◆ Required action ◆
All lines from the one containing "set '06: 90.14 -> 90.12" to the end of the entries below must be output exactly, and no other lines.

◆ Image comparison data ◆

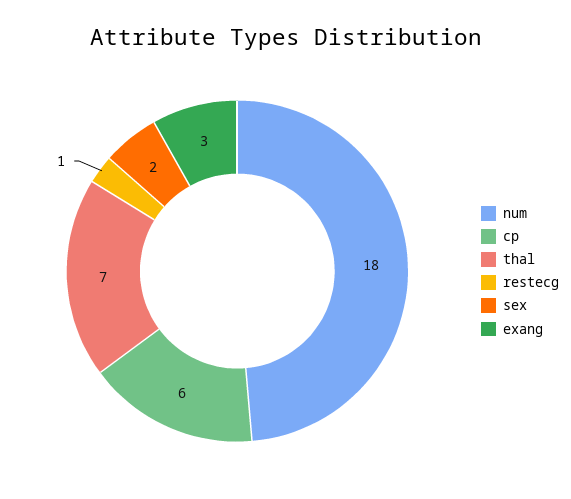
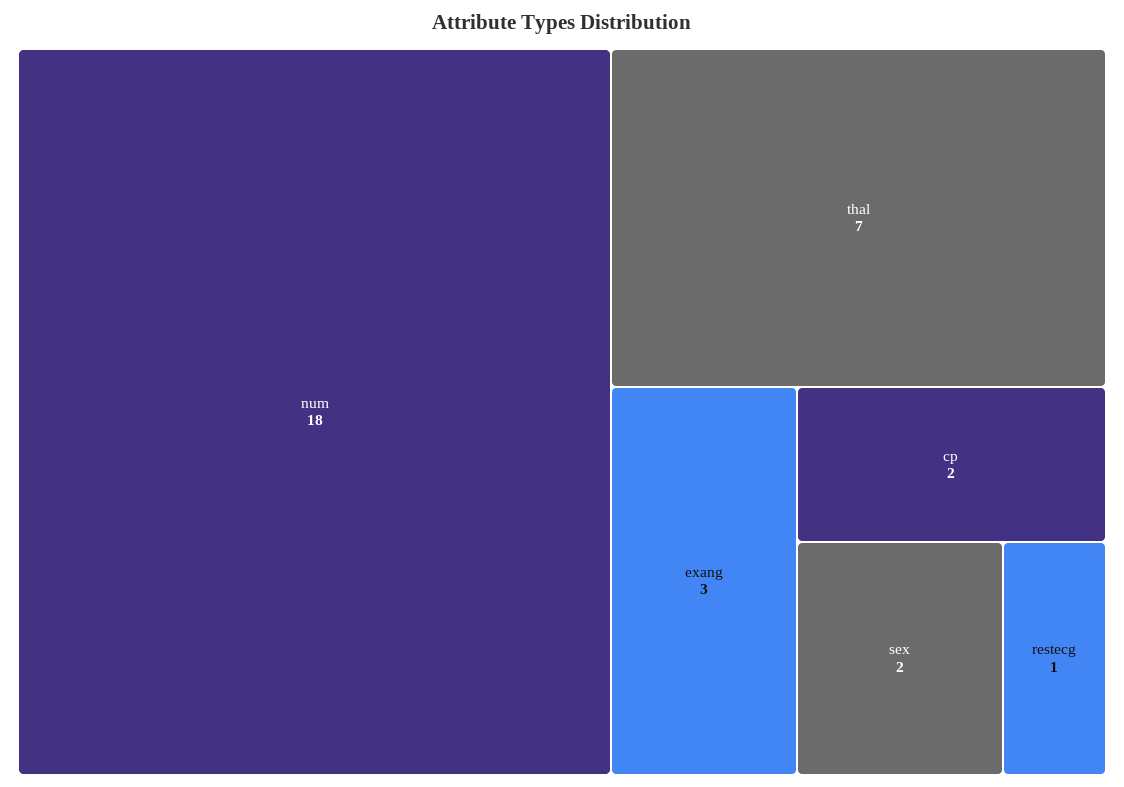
cp: 6 -> 2

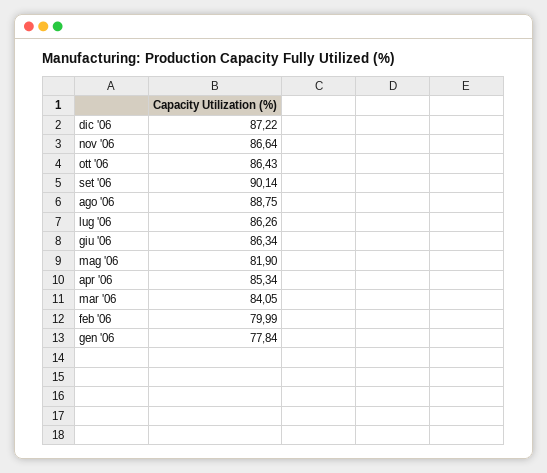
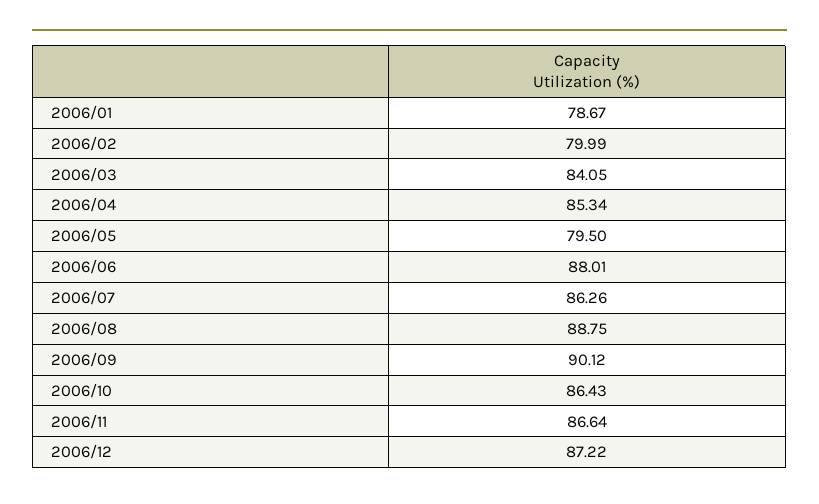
set '06: 90.14 -> 90.12
giu '06: 86.34 -> 88.01
mag '06: 81.9 -> 79.5
gen '06: 77.84 -> 78.67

◆ Expected output ◆
set '06: 90.14 -> 90.12
giu '06: 86.34 -> 88.01
mag '06: 81.9 -> 79.5
gen '06: 77.84 -> 78.67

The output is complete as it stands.